WORK INSTRUCTION: The line with "Il tortino al", the line with "tahina è sorprendente: questi", and all lines between them in the material below: return these exactly, and no others.

TASK DATA:
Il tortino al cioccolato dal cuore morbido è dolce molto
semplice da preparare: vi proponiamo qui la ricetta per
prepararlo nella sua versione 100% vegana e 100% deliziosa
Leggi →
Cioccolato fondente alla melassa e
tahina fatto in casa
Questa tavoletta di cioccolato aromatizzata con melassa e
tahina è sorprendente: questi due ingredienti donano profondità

==

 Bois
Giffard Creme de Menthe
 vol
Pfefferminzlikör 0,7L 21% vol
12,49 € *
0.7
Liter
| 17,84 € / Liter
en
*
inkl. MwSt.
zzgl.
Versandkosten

THE COMPLETED TASK:
Il tortino al cioccolato dal cuore morbido è dolce molto
semplice da preparare: vi proponiamo qui la ricetta per
prepararlo nella sua versione 100% vegana e 100% deliziosa
Leggi →
Cioccolato fondente alla melassa e
tahina fatto in casa
Questa tavoletta di cioccolato aromatizzata con melassa e
tahina è sorprendente: questi due ingredienti donano profondità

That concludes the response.